Quoted passage |
____
Hydrogen-Assist for Solar Induction Melting: When Green H2 Makes Sense in a Foundry

2026-06-23

Hydrogen-Assist for Solar Induction Melting: When Green H2 Makes Sense in a Foundry


Green hydrogen is the other piece of the decarbonization puzzle for foundries. Solar PV provides the daytime electricity for the induction furnace. Green hydrogen - produced by electrolysis powered by solar - provides a high-energy fuel for the times when solar is not available and the battery is empty. The combination of solar PV, battery storage, and green hydrogen gives a foundry a real path to zero-carbon operation. But the hydrogen only makes sense under specific conditions. Here is how the analysis actually works.


Start with what hydrogen does for a foundry.


Hydrogen is a high-energy fuel. When burned with oxygen, hydrogen releases 142 MJ per kg (or 39.4 kWh per kg) of energy - about 2.5 times the energy content of natural gas per unit mass. The combustion product is water, not CO2. So hydrogen is a zero-carbon fuel at the point of use.


In a foundry, hydrogen can be used in three main ways:


Way 1: hydrogen combustion in a boiler or process heater. The boiler produces steam or hot water for the foundry's heating needs. The hydrogen replaces natural gas. The burner is modified to handle hydrogen (different flame speed, different flame temperature, different air-fuel ratio).


Way 2: hydrogen combustion in a holding furnace. Some foundries use gas-fired holding furnaces to keep the melt at temperature between batches. Hydrogen can replace natural gas in these furnaces, with similar burner modifications.


Way 3: hydrogen fuel cell for electricity. A hydrogen fuel cell (PEM or solid oxide) converts hydrogen to electricity with 50 to 60 percent efficiency. The electricity goes to the induction furnace. The fuel cell replaces both the natural gas and, to some extent, the battery storage.


Each of these has different economics, different technology readiness, and different application fit.


The hydrogen has to be made from somewhere.


Green hydrogen is produced by electrolysis of water using renewable electricity. The electrolyzer splits water into hydrogen and oxygen using an electric current. The hydrogen is compressed, stored, and used as needed.
____
Records supplied |
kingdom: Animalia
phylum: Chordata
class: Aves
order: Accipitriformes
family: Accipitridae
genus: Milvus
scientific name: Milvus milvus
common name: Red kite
____
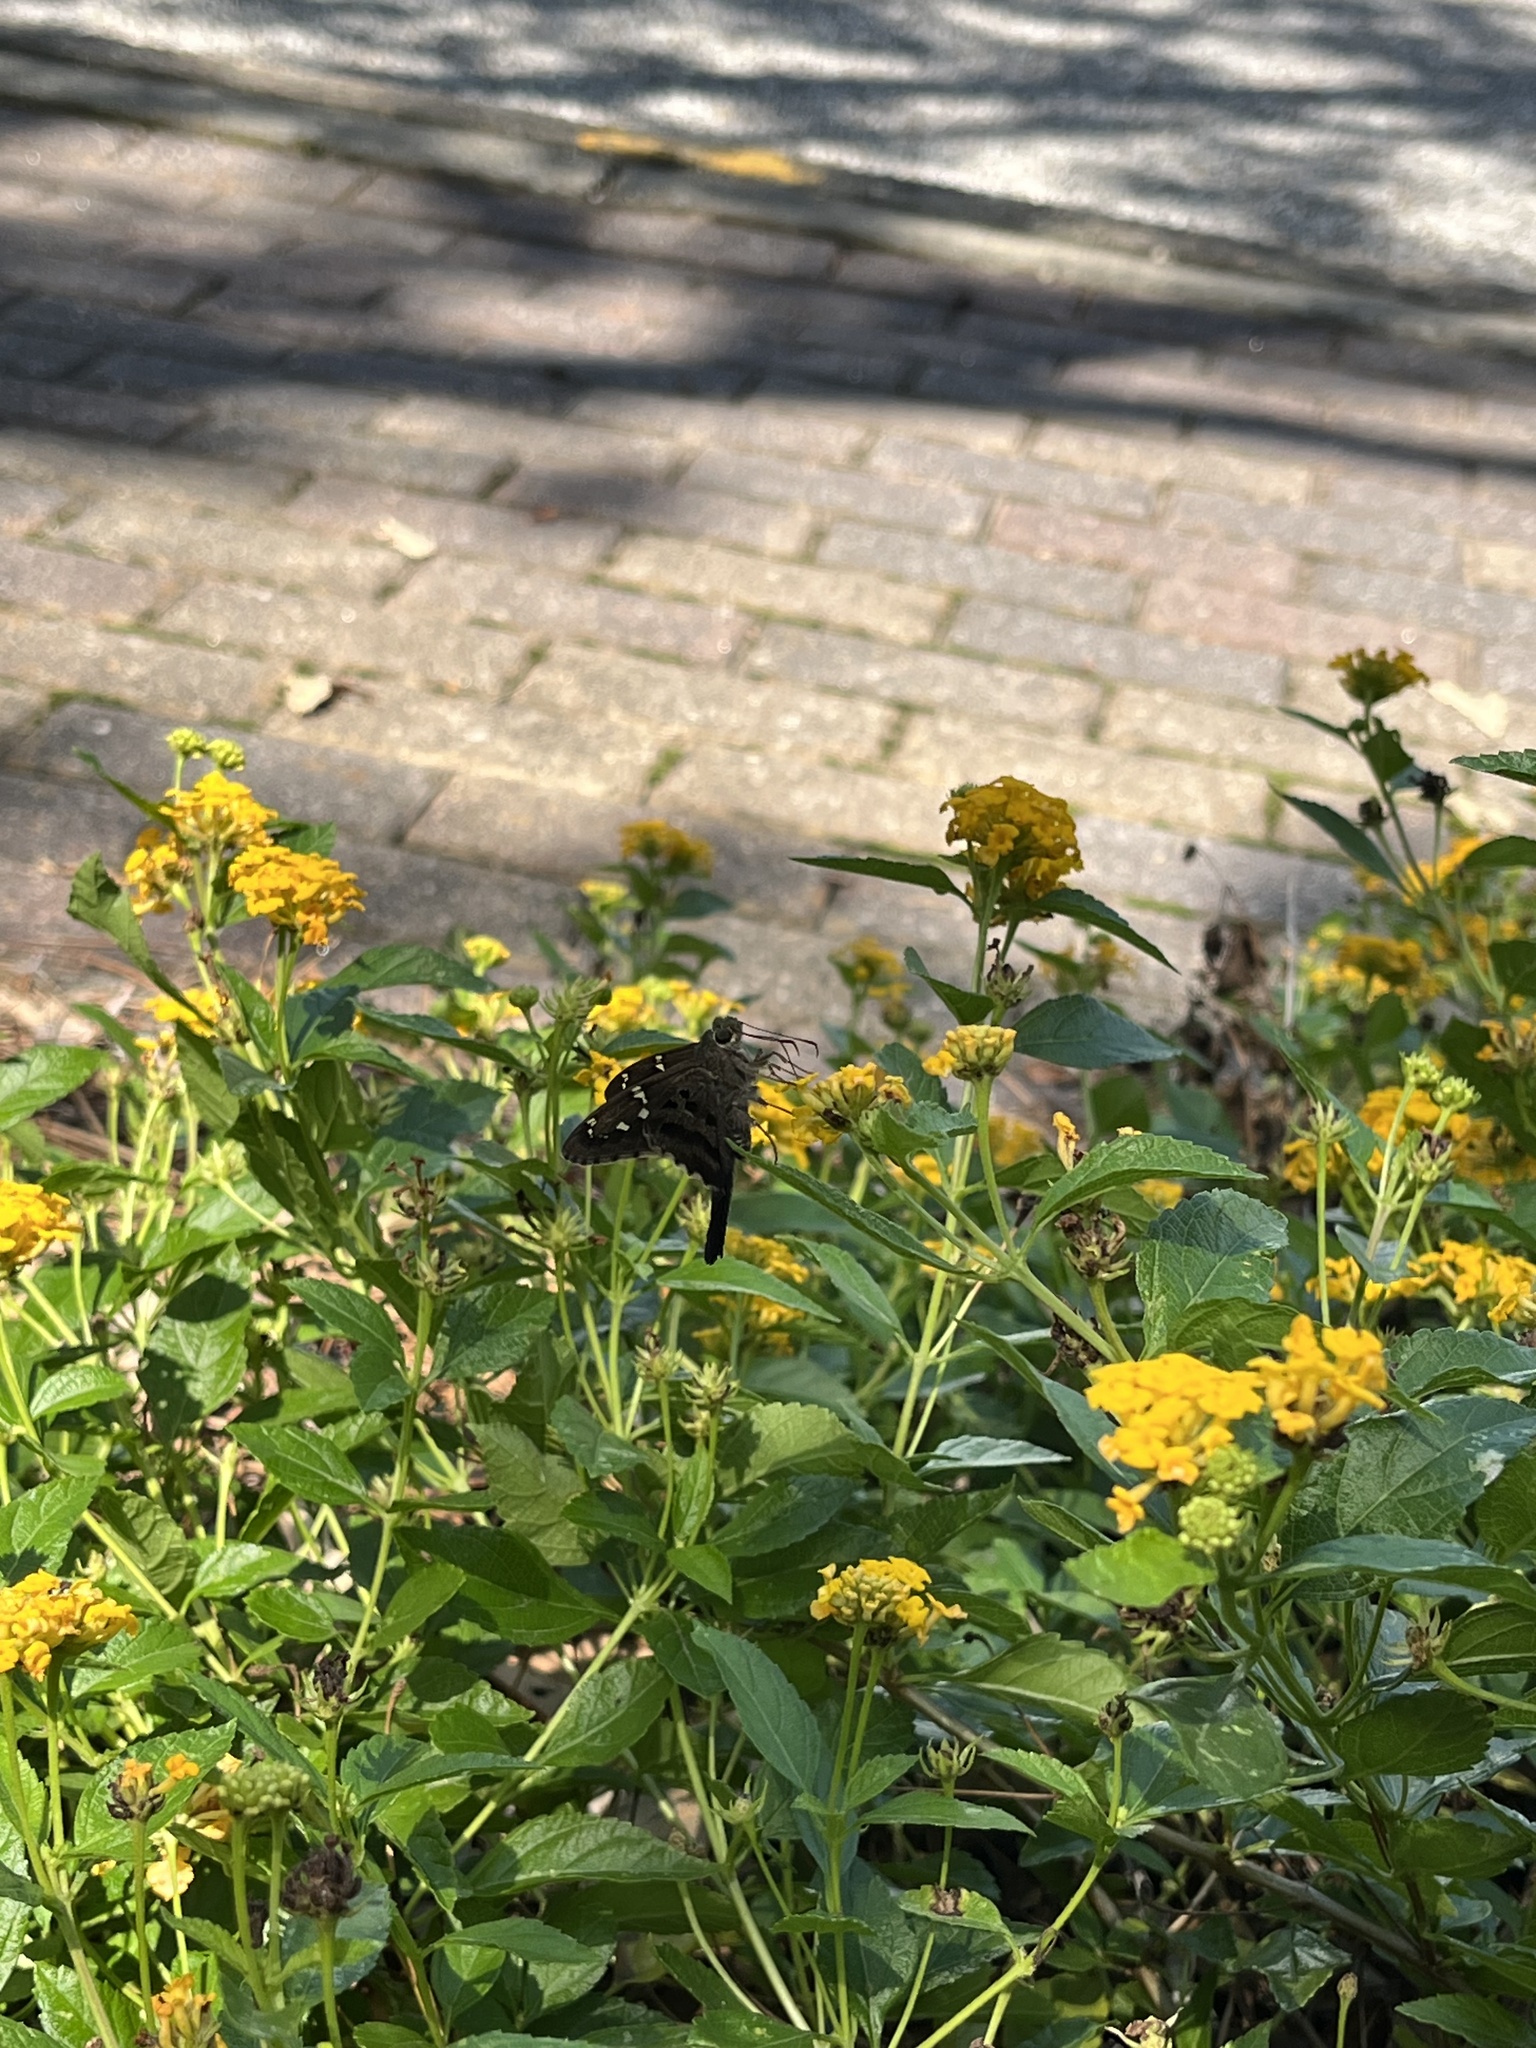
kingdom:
____
Requirement | Reproduce word for word the part of the foundry hydrogen article above that begins at the words "Way 3: hydrogen" and ends after "made from somewhere.".

Solved problem |
Way 3: hydrogen fuel cell for electricity. A hydrogen fuel cell (PEM or solid oxide) converts hydrogen to electricity with 50 to 60 percent efficiency. The electricity goes to the induction furnace. The fuel cell replaces both the natural gas and, to some extent, the battery storage.


Each of these has different economics, different technology readiness, and different application fit.


The hydrogen has to be made from somewhere.